There is always, always, a time to dance (thank you, Niko). I once made the vow to go dancing at least once a month. That was a few years ago. I never kept my promise. Last time I danced was, hold on a little, well, I can't even remember. At some New year's eve, I guess, but I can't seem to remember which year it was.
Last Thursday, I went dancing. I went to an actual club, even better, a Latino club. With Salsa, Merengue, Pachanga, girls twirling, guys moving their hips: heaven on earth.

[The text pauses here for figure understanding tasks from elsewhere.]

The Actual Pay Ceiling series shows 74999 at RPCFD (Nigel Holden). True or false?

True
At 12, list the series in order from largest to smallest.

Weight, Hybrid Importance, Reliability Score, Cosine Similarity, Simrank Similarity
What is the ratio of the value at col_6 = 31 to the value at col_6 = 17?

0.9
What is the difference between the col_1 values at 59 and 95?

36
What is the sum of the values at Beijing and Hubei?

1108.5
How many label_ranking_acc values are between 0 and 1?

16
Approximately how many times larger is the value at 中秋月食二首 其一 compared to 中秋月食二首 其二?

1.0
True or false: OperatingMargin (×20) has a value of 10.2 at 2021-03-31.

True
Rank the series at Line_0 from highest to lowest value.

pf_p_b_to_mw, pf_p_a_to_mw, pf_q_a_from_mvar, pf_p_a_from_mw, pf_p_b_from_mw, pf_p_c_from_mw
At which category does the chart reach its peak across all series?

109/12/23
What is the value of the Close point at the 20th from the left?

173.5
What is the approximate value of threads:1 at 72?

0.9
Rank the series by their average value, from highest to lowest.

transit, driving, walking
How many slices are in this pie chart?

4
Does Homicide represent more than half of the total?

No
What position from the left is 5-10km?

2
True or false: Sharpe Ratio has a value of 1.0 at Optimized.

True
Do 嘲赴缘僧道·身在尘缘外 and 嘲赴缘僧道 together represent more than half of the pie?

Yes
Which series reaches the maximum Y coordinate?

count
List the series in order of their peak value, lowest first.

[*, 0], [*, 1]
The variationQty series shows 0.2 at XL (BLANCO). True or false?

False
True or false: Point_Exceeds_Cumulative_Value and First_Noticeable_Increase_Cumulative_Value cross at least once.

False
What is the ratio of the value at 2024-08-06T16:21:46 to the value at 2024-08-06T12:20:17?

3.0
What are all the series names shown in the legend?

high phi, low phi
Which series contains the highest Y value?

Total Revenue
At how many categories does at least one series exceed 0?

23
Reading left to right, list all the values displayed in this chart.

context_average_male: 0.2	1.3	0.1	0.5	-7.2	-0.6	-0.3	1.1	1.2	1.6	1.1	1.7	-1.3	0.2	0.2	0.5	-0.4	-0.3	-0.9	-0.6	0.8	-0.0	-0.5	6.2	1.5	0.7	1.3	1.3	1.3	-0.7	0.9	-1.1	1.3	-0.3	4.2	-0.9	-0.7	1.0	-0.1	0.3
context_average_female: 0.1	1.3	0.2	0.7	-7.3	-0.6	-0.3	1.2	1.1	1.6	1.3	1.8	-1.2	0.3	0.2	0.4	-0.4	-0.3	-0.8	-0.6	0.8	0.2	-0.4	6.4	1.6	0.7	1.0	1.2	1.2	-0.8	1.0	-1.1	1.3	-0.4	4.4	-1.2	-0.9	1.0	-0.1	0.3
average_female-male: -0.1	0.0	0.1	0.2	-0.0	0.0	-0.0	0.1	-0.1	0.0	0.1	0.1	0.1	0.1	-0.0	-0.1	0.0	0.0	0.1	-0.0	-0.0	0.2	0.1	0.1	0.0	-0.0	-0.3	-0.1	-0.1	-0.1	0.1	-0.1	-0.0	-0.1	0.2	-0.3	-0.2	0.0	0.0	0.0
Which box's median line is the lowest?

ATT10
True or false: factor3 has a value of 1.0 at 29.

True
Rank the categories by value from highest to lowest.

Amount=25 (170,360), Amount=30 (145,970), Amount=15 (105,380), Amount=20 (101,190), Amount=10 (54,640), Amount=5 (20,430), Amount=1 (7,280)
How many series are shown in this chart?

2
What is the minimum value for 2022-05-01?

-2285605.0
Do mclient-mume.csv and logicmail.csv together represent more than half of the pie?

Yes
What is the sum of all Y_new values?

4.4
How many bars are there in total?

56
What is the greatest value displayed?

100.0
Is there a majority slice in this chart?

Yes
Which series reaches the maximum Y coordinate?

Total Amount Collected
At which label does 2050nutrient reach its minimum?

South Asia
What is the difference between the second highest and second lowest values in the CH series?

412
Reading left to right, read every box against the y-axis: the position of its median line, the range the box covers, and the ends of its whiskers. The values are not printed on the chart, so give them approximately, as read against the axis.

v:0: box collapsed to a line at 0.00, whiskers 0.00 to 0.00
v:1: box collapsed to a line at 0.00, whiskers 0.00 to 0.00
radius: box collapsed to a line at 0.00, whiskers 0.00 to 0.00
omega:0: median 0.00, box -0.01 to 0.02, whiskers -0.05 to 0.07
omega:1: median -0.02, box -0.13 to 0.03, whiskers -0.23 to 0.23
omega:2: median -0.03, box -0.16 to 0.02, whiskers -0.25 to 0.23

When I lived in Cuba, I took dancing lessons. There were three of us, all expats, trying not to die of boredom, and we convinced the hotel manager that it was good for us and for the dancers. We had a two-hour lesson three times a week. The first few sessions were not that good. We changed partners, tried every combination and even fought a little. After a little while, we managed to find our partner. I never changed for six months. I think that guy, who never touched me outside of a dance floor, is probably the man who knows me best, who could tell how I felt the minute he laid his hands on my body. Dancing does that to you. Especially Salsa. Bodies talk to each other. He never taught me the names of the moves, one look, one light touch on my back and I knew what to do. It came so naturally, he said I could have been Cuban. How sweet of him. There is another story behind that one, but as a dear friend of mine promised me he'd write it someday, I'll let him do it.
Last Thursday, I realized I hadn't danced the Salsa for nine years. That's a long time. Dancing is, to me, as essential as singing. And strangely enough, I tend to forget this, which means that I stop dancing and singing for ages, until I feel the urge to sing or dance, and nothing can stop me. When we got to the club, it was empty. A couple started dancing, they were great. They seemed to be floating on the floor. I danced a little with my friend, realized I'd lost all my moves, and even almost fell. The music changed, I danced on my own a little, closed my eyes and just felt the music. I went out for a cigarette, and when I came back inside, the amazing dancer grabbed my arm and said to me "I can see you know how to move, you just forgot, come with me". I was scared to death, but I said yes. And we danced. At first I was clumsy, but I just followed his lead, and I felt like I was flying.
I never had the chance to sit again for the next few hours, I was always grabbed by some dancer and I enjoyed myself like I hadn't in a long time.
I vow to go dancing at least once a month. If I don't report on it and if I don't have proper proof, shoot me between the eyes. You'll be my witnesses, and thanks to you, I'll go dancing again.